_Your instructions:_ Search the entries for the word "property" and pull out each line that has it.

Stored items:
-*-*-
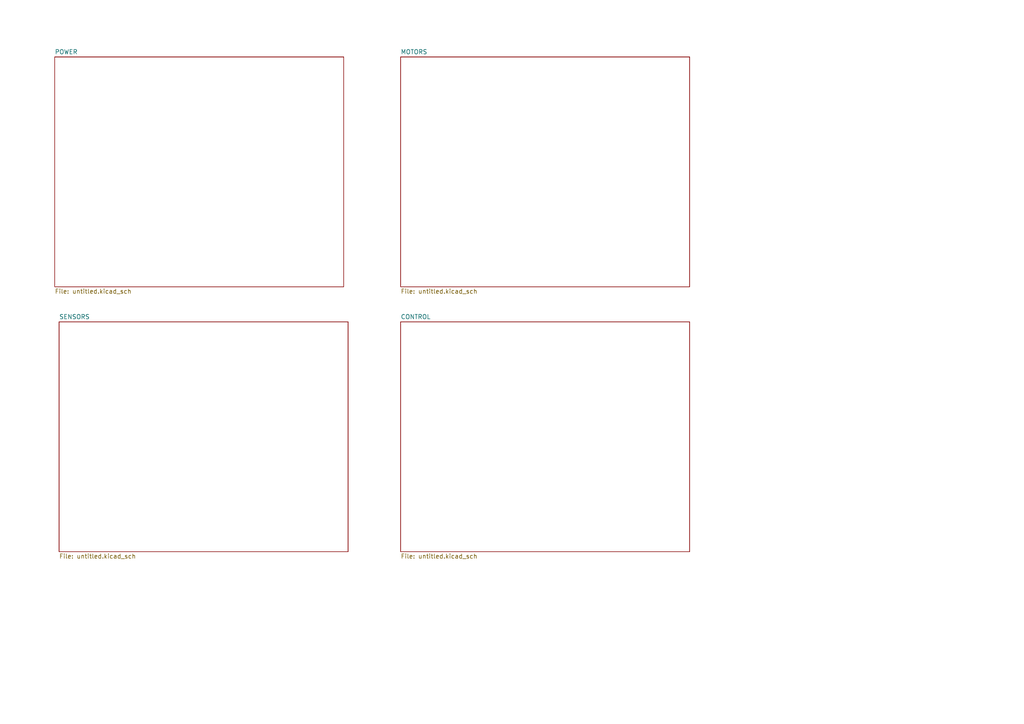
<source format=kicad_sch>
(kicad_sch (version 20230121) (generator eeschema)

  (uuid 3e1aedd0-6089-4edb-92c7-0c31da2e7927)

  (paper "A4")

  


  (sheet (at 15.875 16.51) (size 83.82 66.675) (fields_autoplaced)
    (stroke (width 0.1524) (type solid))
    (fill (color 0 0 0 0.0000))
    (uuid 65475f3a-13c5-432d-8fc5-0078d498206c)
    (property "Sheetname" "POWER" (at 15.875 15.7984 0)
      (effects (font (size 1.27 1.27)) (justify left bottom))
    )
    (property "Sheetfile" "untitled.kicad_sch" (at 15.875 83.7696 0)
      (effects (font (size 1.27 1.27)) (justify left top))
    )
    (instances
      (project "Tubender PCB"
        (path "/3e1aedd0-6089-4edb-92c7-0c31da2e7927" (page "2"))
      )
    )
  )

  (sheet (at 17.145 93.345) (size 83.82 66.675) (fields_autoplaced)
    (stroke (width 0.1524) (type solid))
    (fill (color 0 0 0 0.0000))
    (uuid 7b9cb5a6-f814-4d55-9369-b59e741387c8)
    (property "Sheetname" "SENSORS" (at 17.145 92.6334 0)
      (effects (font (size 1.27 1.27)) (justify left bottom))
    )
    (property "Sheetfile" "untitled.kicad_sch" (at 17.145 160.6046 0)
      (effects (font (size 1.27 1.27)) (justify left top))
    )
    (instances
      (project "Tubender PCB"
        (path "/3e1aedd0-6089-4edb-92c7-0c31da2e7927" (page "3"))
      )
    )
  )

  (sheet (at 116.205 93.345) (size 83.82 66.675) (fields_autoplaced)
    (stroke (width 0.1524) (type solid))
    (fill (color 0 0 0 0.0000))
    (uuid 97c8d774-326f-40d8-842b-78f1328dd44f)
    (property "Sheetname" "CONTROL" (at 116.205 92.6334 0)
      (effects (font (size 1.27 1.27)) (justify left bottom))
    )
    (property "Sheetfile" "untitled.kicad_sch" (at 116.205 160.6046 0)
      (effects (font (size 1.27 1.27)) (justify left top))
    )
    (instances
      (project "Tubender PCB"
        (path "/3e1aedd0-6089-4edb-92c7-0c31da2e7927" (page "5"))
      )
    )
  )

  (sheet (at 116.205 16.51) (size 83.82 66.675) (fields_autoplaced)
    (stroke (width 0.1524) (type solid))
    (fill (color 0 0 0 0.0000))
    (uuid becae73b-ab72-442e-80e3-29cd6d8db453)
    (property "Sheetname" "MOTORS" (at 116.205 15.7984 0)
      (effects (font (size 1.27 1.27)) (justify left bottom))
    )
    (property "Sheetfile" "untitled.kicad_sch" (at 116.205 83.7696 0)
      (effects (font (size 1.27 1.27)) (justify left top))
    )
    (instances
      (project "Tubender PCB"
        (path "/3e1aedd0-6089-4edb-92c7-0c31da2e7927" (page "4"))
      )
    )
  )

  (sheet_instances
    (path "/" (page "1"))
  )
)

</source>
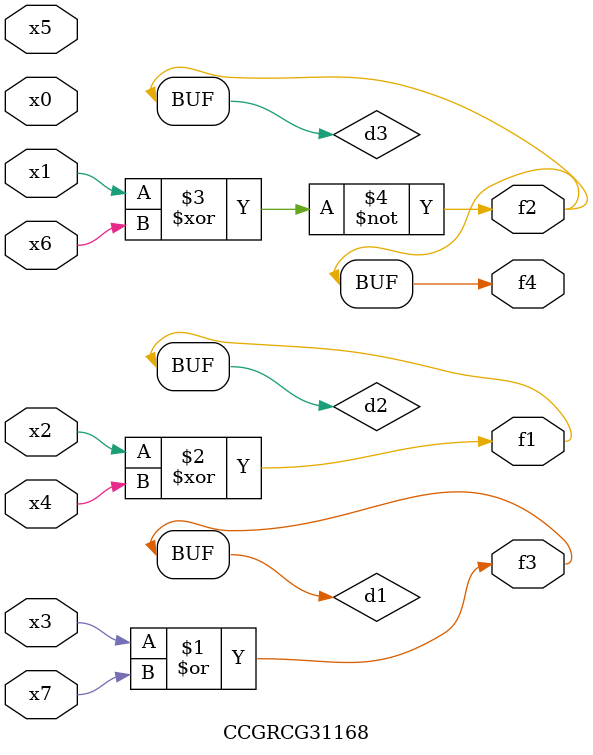
<source format=v>
module CCGRCG31168(
	input x0, x1, x2, x3, x4, x5, x6, x7,
	output f1, f2, f3, f4
);

	wire d1, d2, d3;

	or (d1, x3, x7);
	xor (d2, x2, x4);
	xnor (d3, x1, x6);
	assign f1 = d2;
	assign f2 = d3;
	assign f3 = d1;
	assign f4 = d3;
endmodule

</source>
-*-*-
_Written answer:_
    (property "Sheetname" "POWER" (at 15.875 15.7984 0)
    (property "Sheetfile" "untitled.kicad_sch" (at 15.875 83.7696 0)
    (property "Sheetname" "SENSORS" (at 17.145 92.6334 0)
    (property "Sheetfile" "untitled.kicad_sch" (at 17.145 160.6046 0)
    (property "Sheetname" "CONTROL" (at 116.205 92.6334 0)
    (property "Sheetfile" "untitled.kicad_sch" (at 116.205 160.6046 0)
    (property "Sheetname" "MOTORS" (at 116.205 15.7984 0)
    (property "Sheetfile" "untitled.kicad_sch" (at 116.205 83.7696 0)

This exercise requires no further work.